Dean of Students and Assistant to the President for Equity and Diversity Sonia Rucker has been appointed vice president for equity access and behavioral health and will oversee the new division.

“In the last few months, we have seen quite a bit of activity related to deaths of a few people across the United States from George Floyd to Breonna Taylor and Ahmaud Arbery. Like everyone else, we were all glued to the TV watching everything happen,” Sonia Rucker said. “We did anticipate that students would come back to campus this academic year and that all this would be a part of our discussions and part of the campus community’s questions.”

Through a number of conversations, President Carlos Vargas and Rucker discussed what Southeast could do to further address diversity and equity on campus.

“[Vargas] discussed this new division that he hoped would be a way for us to show our commitment and our ongoing support to creating a campus community that is more diverse and inclusive,” Rucker said.

Departments the division oversees include the Center for Behavioral Health and Accessibility, the LGBTQ+ Resource Center, Student Support Services, the Learning Assistance Program, Educational Access Programs, Student Conduct and the TRIO and McNair Scholars Programs.

Trent Ball — appointed associate vice president for equity and access — will work closely with Rucker to help manage the many offices within the division.

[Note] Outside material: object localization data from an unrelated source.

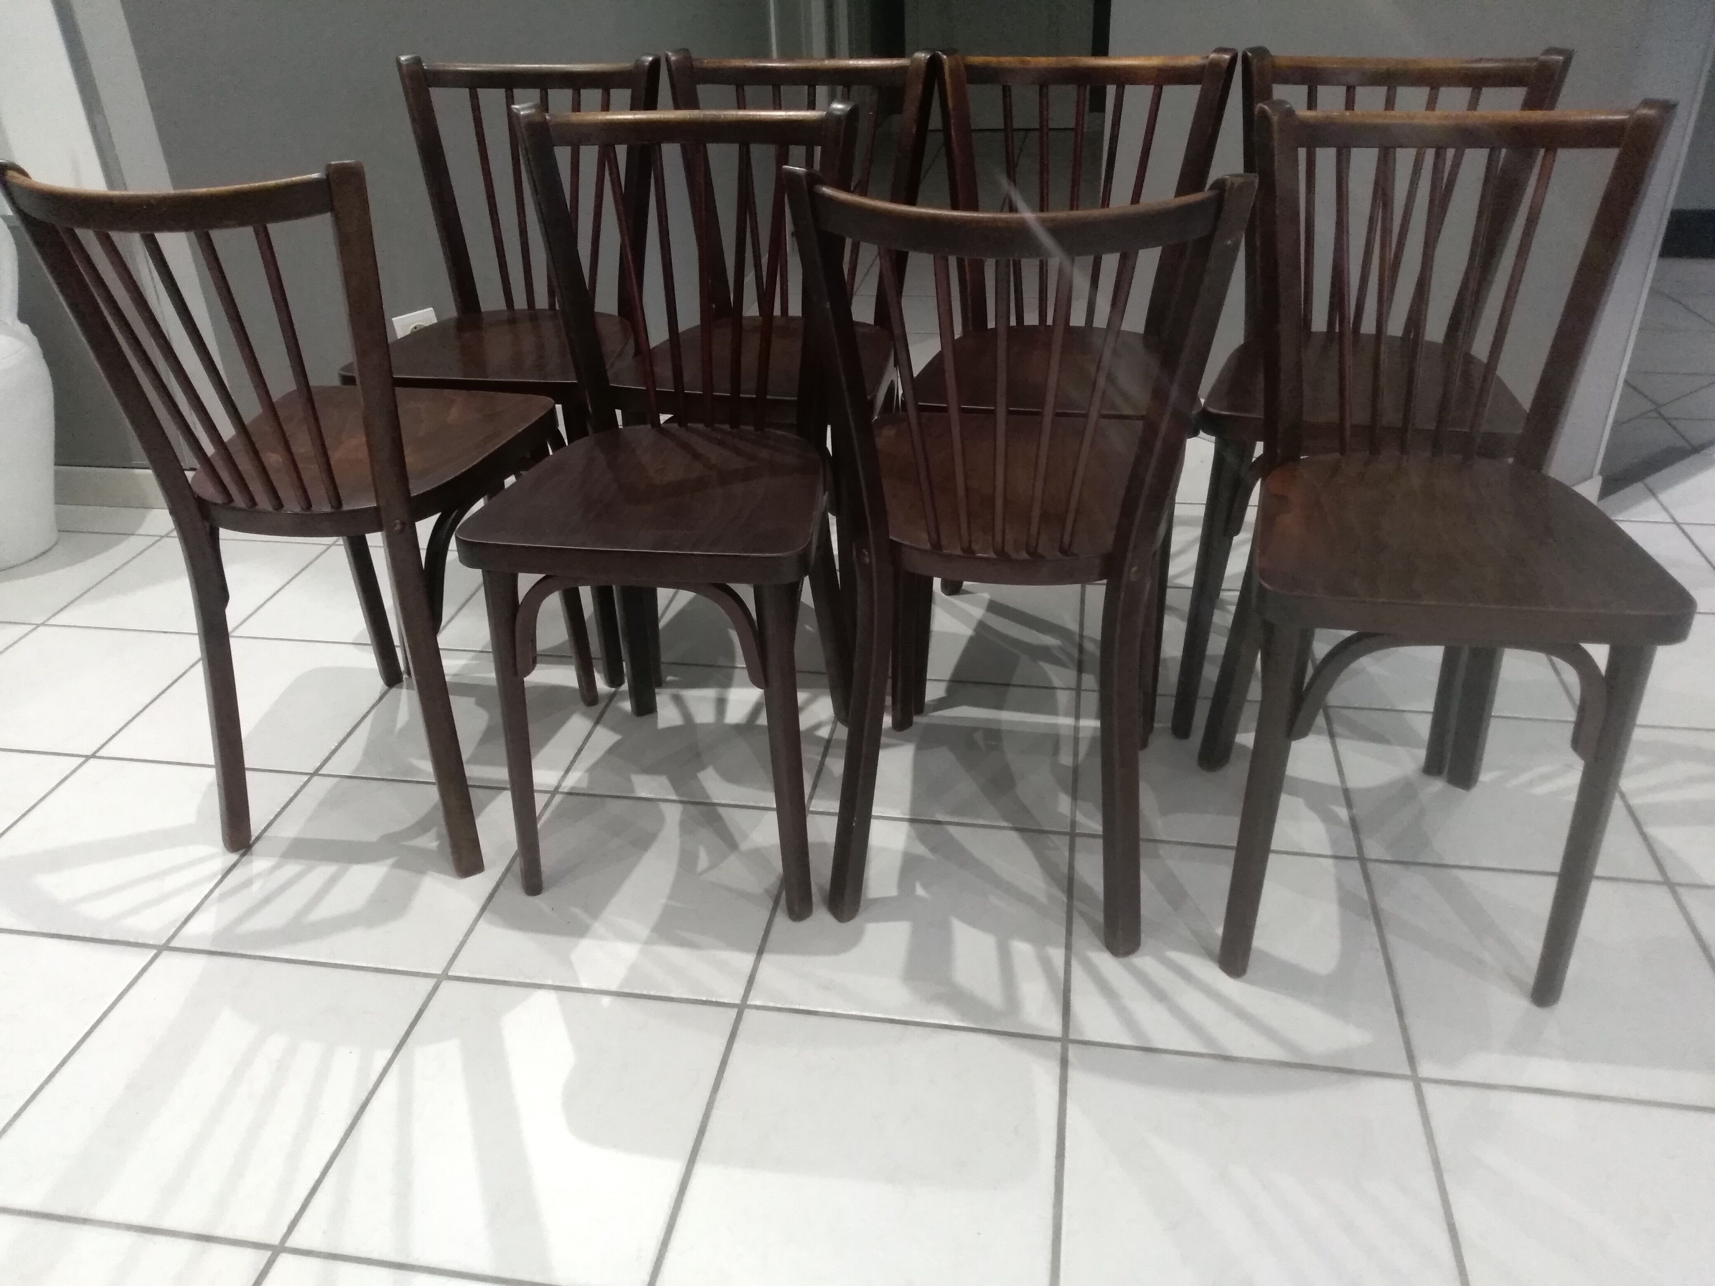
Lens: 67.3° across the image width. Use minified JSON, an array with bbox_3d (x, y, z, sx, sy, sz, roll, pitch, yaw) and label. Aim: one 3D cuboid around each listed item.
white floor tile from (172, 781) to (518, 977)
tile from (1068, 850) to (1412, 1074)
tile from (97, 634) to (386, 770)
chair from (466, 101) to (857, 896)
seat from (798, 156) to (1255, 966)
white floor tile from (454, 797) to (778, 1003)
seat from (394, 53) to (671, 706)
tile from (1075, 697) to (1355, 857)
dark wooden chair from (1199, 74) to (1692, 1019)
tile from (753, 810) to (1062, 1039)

Ball said the new division will help these offices work together more smoothly to provide students with the services they need.

“Some of the conversations that began a few months ago were, ‘We’ve got to make services to students seamless in these key areas,’” Ball said. “There was a conversation about behavioral health, and the reason why that's important is because there's so much that is going on to support students that needs to be front-facing so the students will actually use the service.”

Counseling and Disability Services has been renamed The Center for Behavioral Health and Accessibility. Rucker said the name change is more reflective of the outreach programs and mental health education the department provides.

“We thought that renaming that department and giving it a name that encompases this more holistic approach to mental health and wellness would help us not only take away some of the stigma, but give us an opportunity to share what we do beyond traditional counseling,” Rucker said.

In a 2015 report, the President's Task Force on Diversity Education — formed shortly after the protests in Ferguson, Missouri — laid out nine major goals for Southeast to improve cultural competence and inclusion. Rucker said the new division represents another level of commitment to those goals.

“I started [at Southeast] in April of 2015. My first day of work, I was in the Diversity Task Force meeting,” Rucker said. “So to be here again, five years later, having almost identical conversations, it shows me that we still have a lot of work to do. We still need to put things in place that will provide us a greater and larger stage to reflect who we are as a community and what kind of community we want to be.”